Oh, yes. Identity theft. We have all heard about it! Like many people, I was actually a victim of it. First off, there was this bill that was $931.68 long (It was about a Sprint cell phone bill), & since I couldn't prove it to whoever had done it, I was responsible for it & I had to wind up paying it off. It happened back in September last year. Now, just recently, when I asked for a credit report for all three credit bureaus, I found out that there was another bill which wasn't mine, & it was almost $1,100 long (A cable bill)! Not only that, but it had been on my credit reports since February last year. It was happened to be run by someone who has been using my SSN of some sort to be putting the person's bill under my name, & I have no idea on where those bills kept coming from, until I asked for an investigation upon it. I immediately called the Investigator (From the company of this bill) about it, then I have written a letter & had it notarized, & went to the police station to a detective about it.

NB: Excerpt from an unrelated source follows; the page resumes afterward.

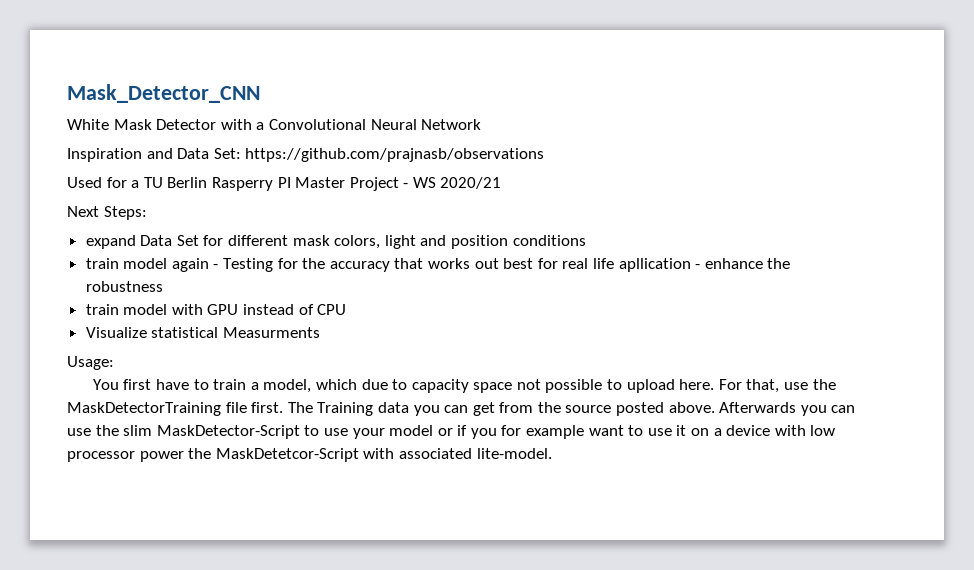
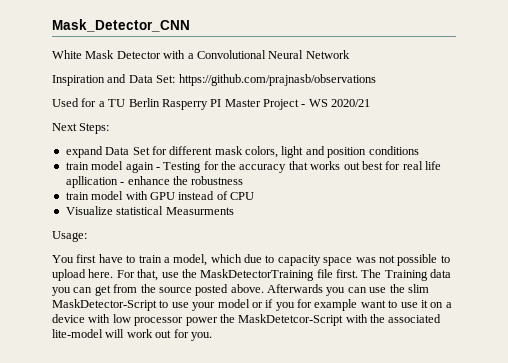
(513, 387) none -> [355,257,376,263] was
[398,448,552,459] associated lite-model. -> [370,314,442,323] [52,329,212,341] the associated lite-model will work out for you.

Later on, the Investigator called & told me on the phone the woman's name & asked me if I knew her (which I didn't), & then told me that my relative used to live with her (which she never did!). I have managed to look up the name of the woman who had done this using her first & last name within the white pages from where I lived. Her name was on there, as well as her address & her phone number. I didn't go to visit her, because it would've been a bad thing. Then, by luck, the investigator confronted her, & she admitted that she had done it, then he told me that this bill will be taken off my credit reports within 30 days. I was lucky that time. Now I'm thinking about reporting her to the police about this. I now have all three of my credit bureaus locked, just to make sure that this doesn't ever happen again!
 
March 4, 2008, 2:16 pm CST

frauds

Many years ago, I worked as a bad debt collector for a large department store. It was not uncommon at that time to discover that more than one parent opened an account in the name of a minor child, believing we would be unable to collect. This was long before the Internet made identity theft and credit something akin to a parlor game. There are sociopaths and scam artists everywhere, and we are related to some of them.